◆ **Exercise goal**
Give all of the data below again exactly, and drop the images.

◆ **Entries provided**
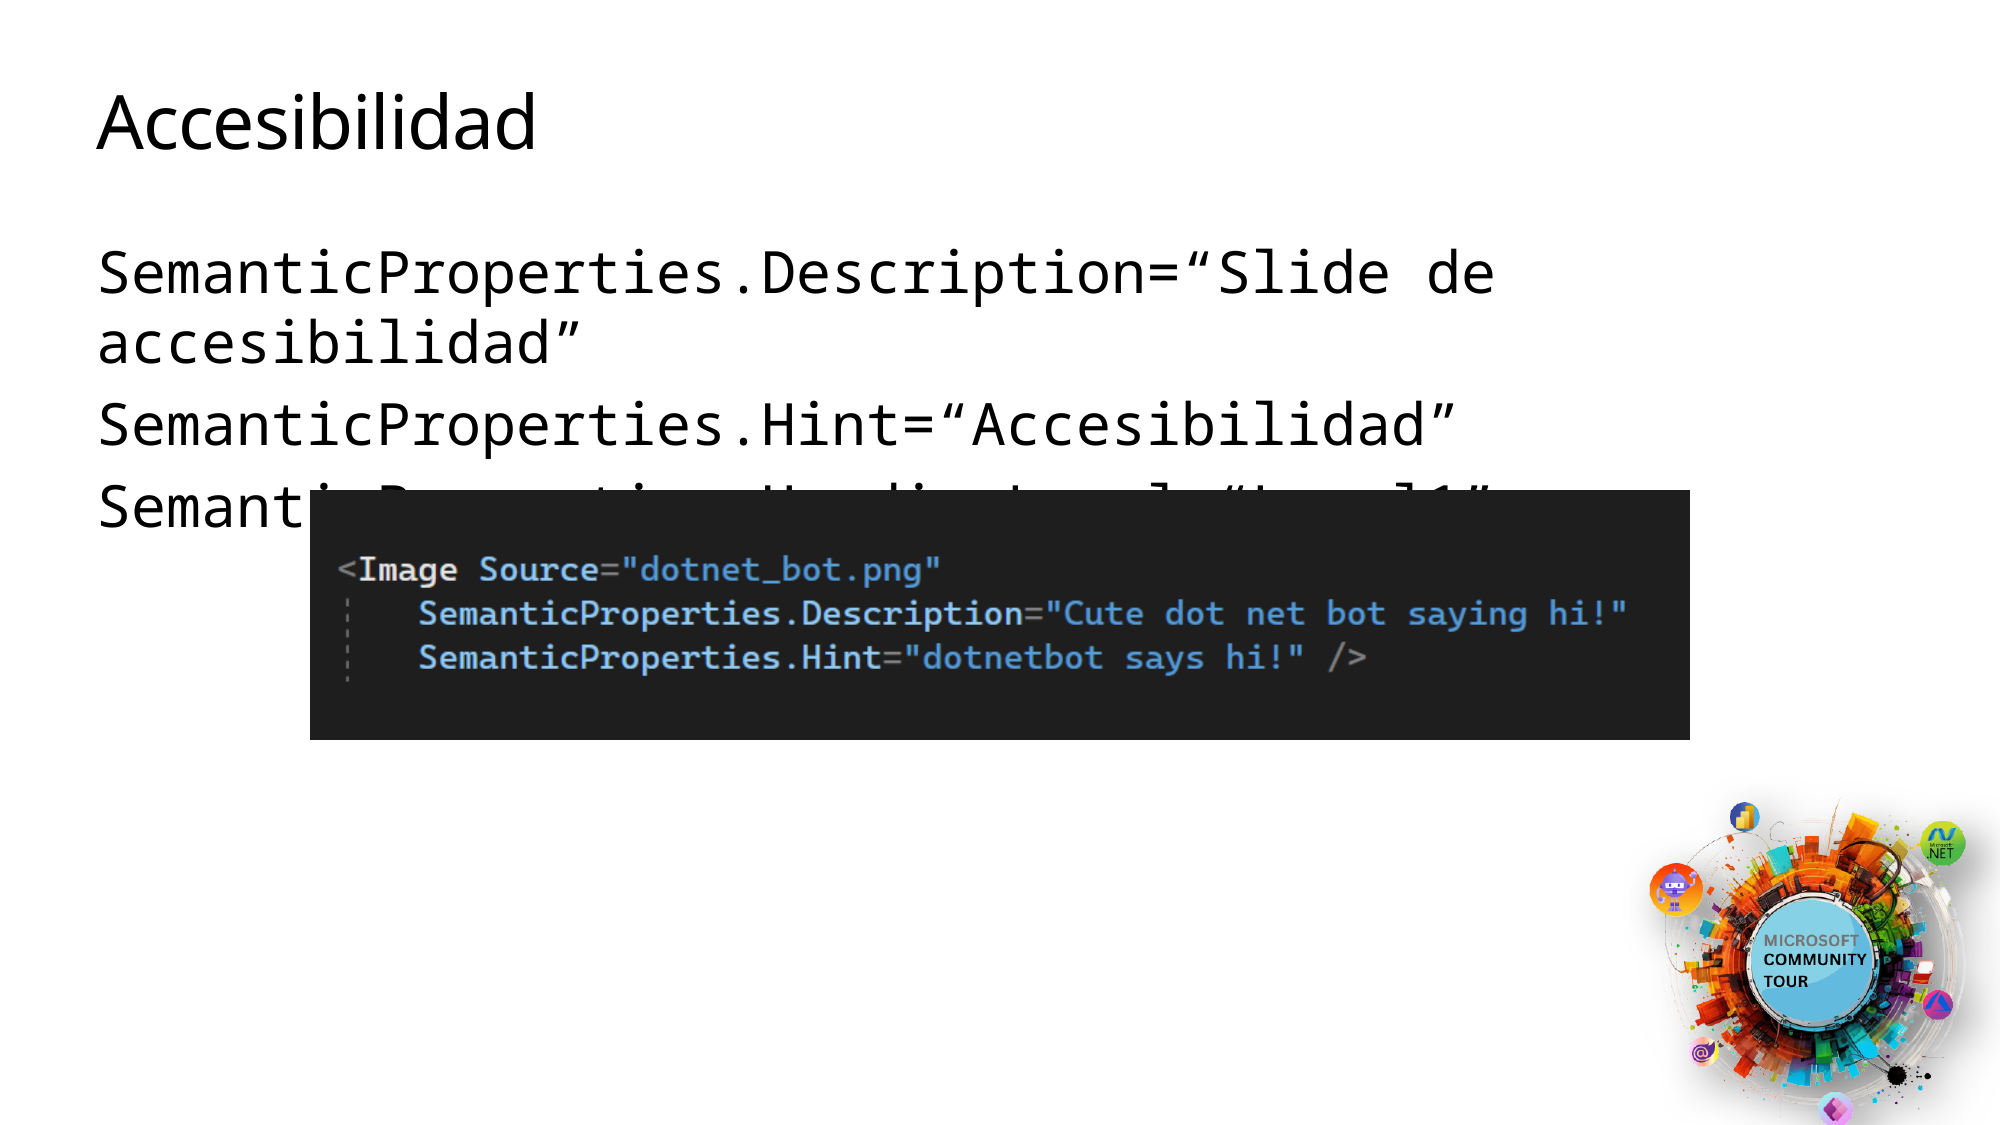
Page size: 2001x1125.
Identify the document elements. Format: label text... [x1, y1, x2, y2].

picture [309, 490, 1691, 740]
list SemanticProperties.Description=“Slide de accesibilidad” SemanticProperties.Hint=“Accesibilidad” SemanticProperties.HeadingLevel=“Level1” [96, 235, 1904, 476]
title Accesibilidad [96, 75, 1904, 166]
picture [1622, 768, 2000, 1125]
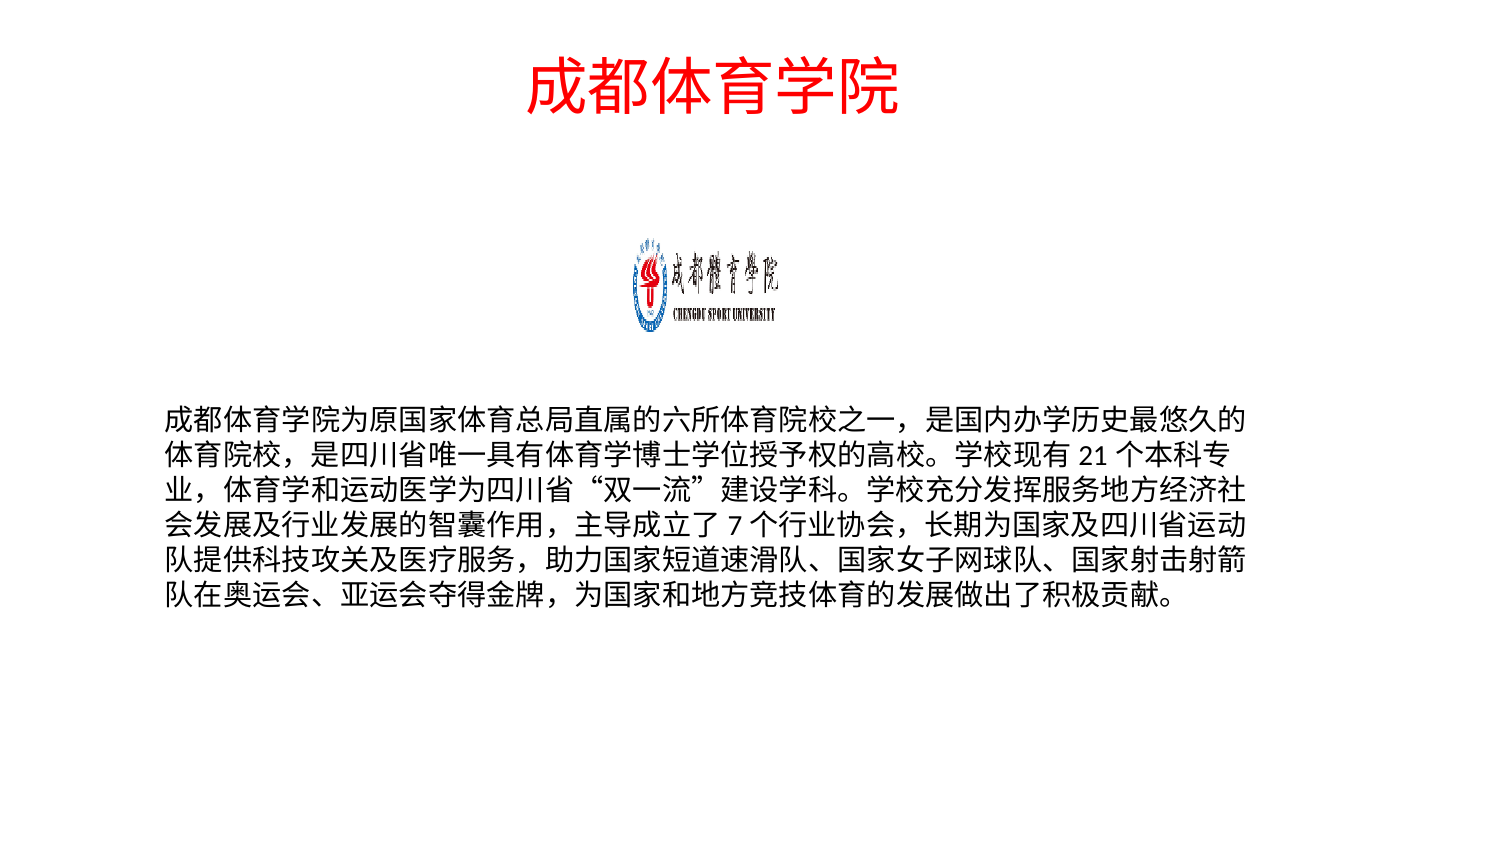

◆ **Problem solution**
Page size: 2001x1125.
Identify the document elements. Format: label text... [x1, y1, x2, y2].

picture [309, 490, 1691, 740]
list SemanticProperties.Description=“Slide de accesibilidad” SemanticProperties.Hint=“Accesibilidad” SemanticProperties.HeadingLevel=“Level1” [96, 235, 1904, 476]
title Accesibilidad [96, 75, 1904, 166]
picture [1622, 768, 2000, 1125]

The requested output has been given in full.